Now, that number is from six years ago. I suspect that if they revisited that recommendation today, they would start from today’s big systems. 100x in 10 years is the same as 10x in two successive five year spans. The biggest arrays today are about one PB and presumably may be managed by one person (feel free to correct me on that point). So in five years, 10 PB seems reasonable. Yet in 10 years, if the 100x rule holds, one person will manage 100 PB. So my question to readers is: are any of today’s storage management paradigms scalable to 100 PB in 10 years? To 10 PB in five years?

Storage’s secular trend is to move intelligence from people to CPU and then to storage. With early drum storage, programmers hand-optimized the data layout on the drum to reduce rotational latency. With the RAMAC, the CPU controlled the disk drive’s arm movement directly.

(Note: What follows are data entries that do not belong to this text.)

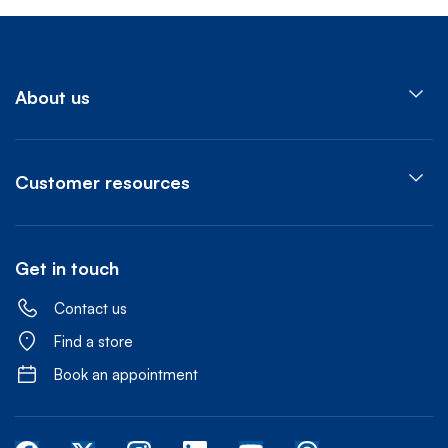
About us
Customer resources
Get in touch
Contact us
Find a store
Book an appointment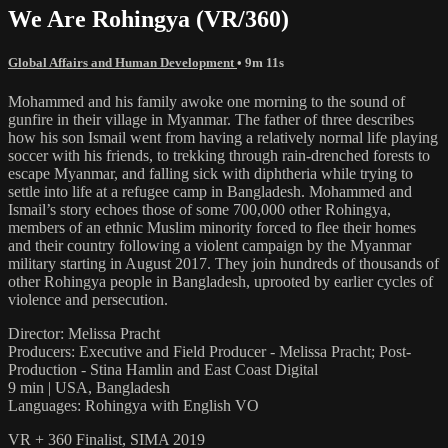
We Are Rohingya (VR/360)
Global Affairs and Human Development
• 9m 11s
Mohammed and his family awoke one morning to the sound of
gunfire in their village in Myanmar. The father of three describes
how his son Ismail went from having a relatively normal life playing
soccer with his friends, to trekking through rain-drenched forests to
escape Myanmar, and falling sick with diphtheria while trying to
settle into life at a refugee camp in Bangladesh. Mohammed and
Ismail’s story echoes those of some 700,000 other Rohingya,
members of an ethnic Muslim minority forced to flee their homes
and their country following a violent campaign by the Myanmar
military starting in August 2017. They join hundreds of thousands of
other Rohingya people in Bangladesh, uprooted by earlier cycles of
violence and persecution.
Director: Melissa Pracht
Producers: Executive and Field Producer - Melissa Pracht; Post-
Production - Stina Hamlin and East Coast Digital
9 min | USA, Bangladesh
Languages: Rohingya with English VO
VR + 360 Finalist, SIMA 2019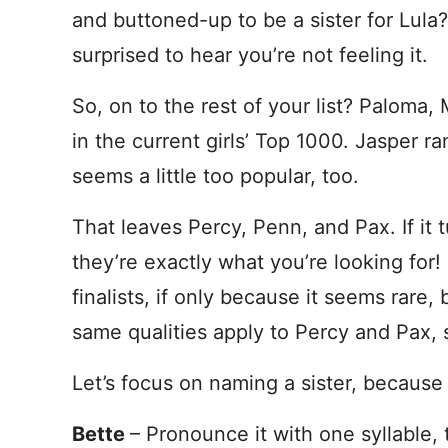
and buttoned-up to be a sister for Lula?
surprised to hear you’re not feeling it.
So, on to the rest of your list? Paloma
in the current girls’ Top 1000. Jasper r
seems a little too popular, too.
That leaves Percy, Penn, and Pax. If it tu
they’re exactly what you’re looking for!
finalists, if only because it seems rare
same qualities apply to Percy and Pax, 
Let’s focus on naming a sister, because
Bette
– Pronounce it with one syllable, t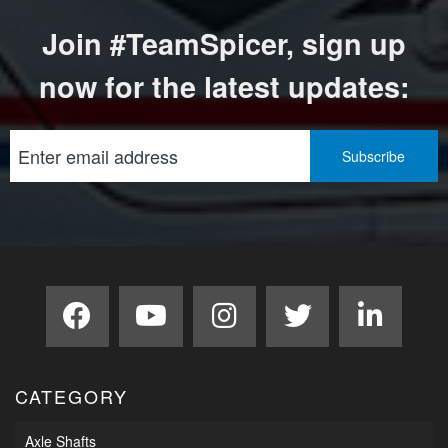
Join #TeamSpicer, sign up
now for the latest updates:
CATEGORY
Axle Shafts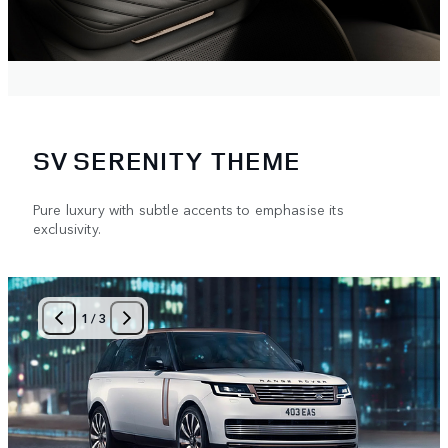
SV SERENITY THEME
Pure luxury with subtle accents to emphasise its
exclusivity.
1
/
3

Over time many functions, such as mirroring, moved from person-to-CPU-to-storage. Storage has already achieved a degree of automation and virtualization far beyond what practitioners imagined even 20 years ago.

Looking at the rules of thumb in Gray and Shenoy’s paper and comparing them to what we know about IDC’s – mostly Google, since they’ve been the most open – suggests that the rules are essentially correct. More importantly, not following the rules as one scales up is costly in equipment and labor.

Enterprise Data Centers (EDCs) don’t have the growth rate of a Google or Amazon, so they don’t face the stark choices that come with triple digit growth. Yet it is clear that today’s EDC architectures will not scale indefinitely, either technically or economically. Smart EDC architects and CIOs will start thinking sooner, rather than later, about how to start adapting IDC architectures to EDC problems.